Wednesday, March 28, 2012

During a Flight I Hear Someone Screaming, "We're Going to Die!"

On the way back home from a trip, I’m sitting in the airplane waiting for the plane to descend when I hear someone screaming, “We’re going to die! We’re going to die! We’re all going to die!” I nervously giggled because I was pretty sure it wasn’t my time to go, and surely I’d know something like that, right? Apparently there was a passenger who was mentally challenged, and it was her first time to fly, and she was not enjoying the experience. Bless her heart. But she kept yelling it over and over. They settled her down, and she would just whimper it every now and then until we landed. Once we landed, she erupted in joyful applaud. She had survived! As had we all.


At the end of Genesis 7, God wants us to understand emphatically that nothing on the land survived the flood. Words like perished, died, and wiped out are used to make the point. I mean how could anyone expect anyone or anything on land to survive in water for 150 days, 40 of which were raining?
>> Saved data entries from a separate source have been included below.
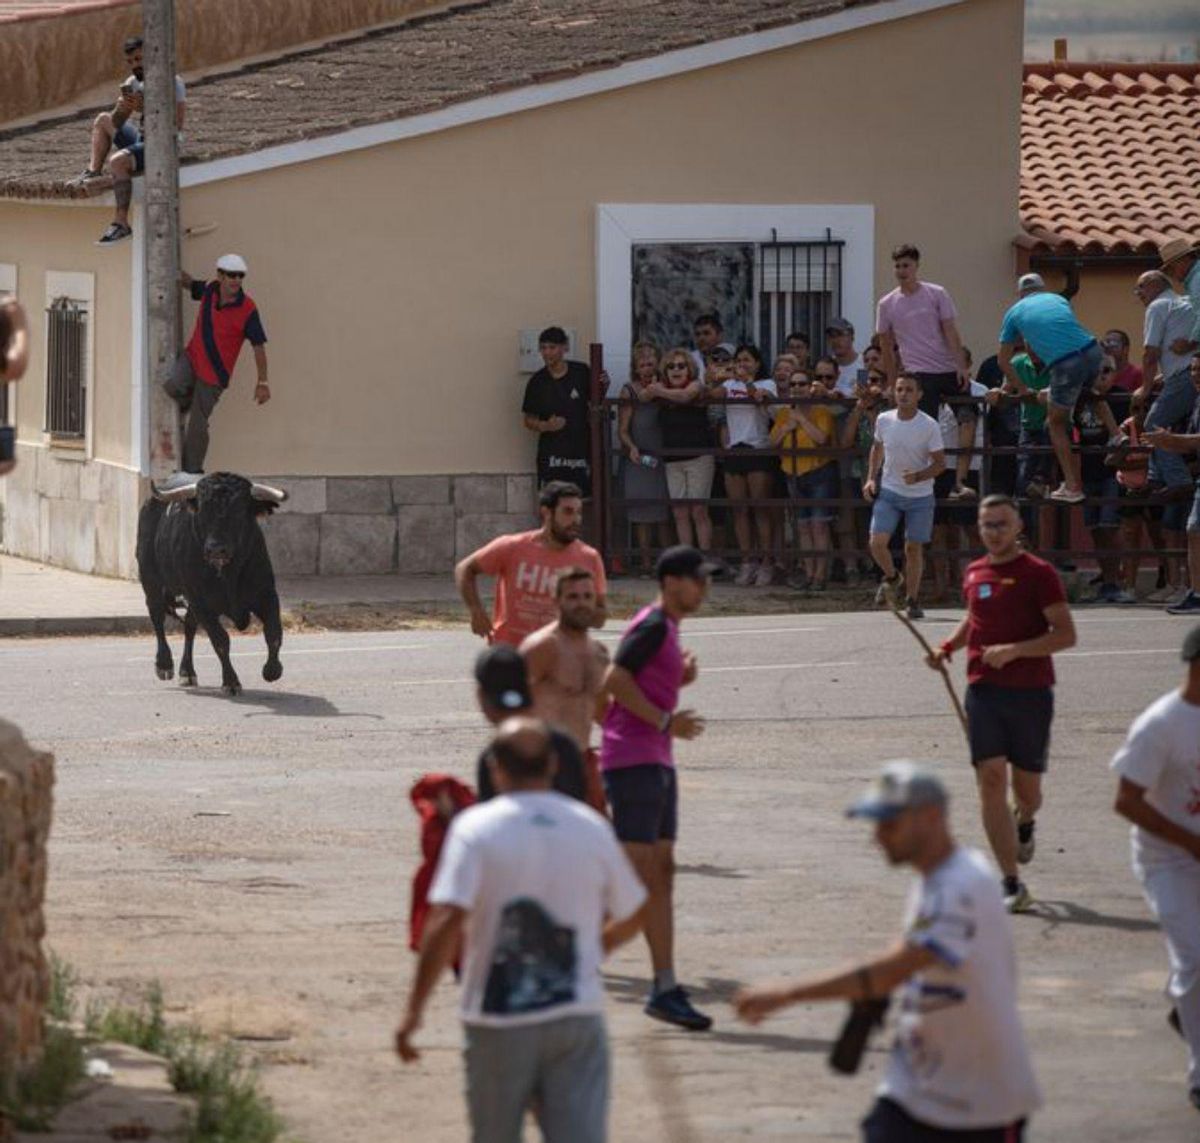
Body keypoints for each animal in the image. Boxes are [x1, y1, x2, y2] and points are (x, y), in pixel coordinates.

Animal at [135, 468, 288, 691]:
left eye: (239, 511)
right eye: (202, 511)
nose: (216, 549)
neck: (228, 573)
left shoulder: (267, 594)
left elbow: (274, 632)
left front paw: (272, 670)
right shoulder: (201, 602)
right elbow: (220, 640)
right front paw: (231, 682)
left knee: (189, 626)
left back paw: (187, 672)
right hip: (151, 580)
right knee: (156, 616)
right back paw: (164, 665)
Sometimes I tell my children the same thing over and over again, and of course I open my mouth and I hear my mom say, “I sound like a broken record.” And of course they have no clue what that means, so I clarify – “like a scratched CD.” Sometimes it is because my children didn’t listen that I repeat myself, but other times, I repeat something for effect, and yet other times for emphasis. Sometimes you hear people repeat things with great emotion when they have suffered a tragic loss, and it’s just heartbreaking.

All those who perished in the flood were God’s creations. He had loved them, and yet they were so very wicked. They chose to stand against their Creator, and He regretted making them.

I wonder if perished, died, and wiped out are used so many times because God even in His righteous anger and discipline was suffering for the loss of these rebellious children. I wonder if it is written for affect – to make sure that no one has a doubt that God can and did destroy everything on the land. He has that kind of might, and yet He chooses to utilize self-restraint because He promised not to destroy the earth again by flood.

Wiped out – nothing of the old cultures remained. None of the people prior to the flood remained. When God opens the door of the ark, it doesn’t say that Noah and his family had to step over the corpses of those who were killed. No. They were wiped out. A clean slate. A new beginning. Beauty in a fresh start.

Sometimes there is something in our lives that needs to perish, die, or be wiped out, and God’s going to do that for you if you are His child. It’s isn’t always pleasant. It’s not easy, but God knows some things must die before some things can grow. Some relationships must end before He cultivates beauty and joy in your life. Sometimes things have to be wiped out before we find freedom. Isaiah 1:18, “Come now, and let us reason together,” Says the Lord, “Though your sins are like scarlet, they shall be as white as snow; though they are red like crimson, they shall be as wool.” We need our sins to be dead to us, so that we can live in freedom in God (Romans 6:10-12). Sin does not have to rule your life (Romans 6:12-14).

Our pride and ego needs to perish. Our gossiping tongues and foul language needs to die. Our hatred and anger must be wiped out. Allowing God to clean us, purify us, search us means allowing Him to get rid of the things that are not of Him. When we allow Him full access to our lives, our hearts, our minds and allow Him to purge us, then we can truly begin walking in His freedom, in a new life.

What can wash away my sin? Nothing but the blood of Jesus.

What can make me whole again? Nothing but the blood of Jesus.

Oh, precious is the flow that makes me white as snow.

No other fount I know. Nothing but the blood of Jesus.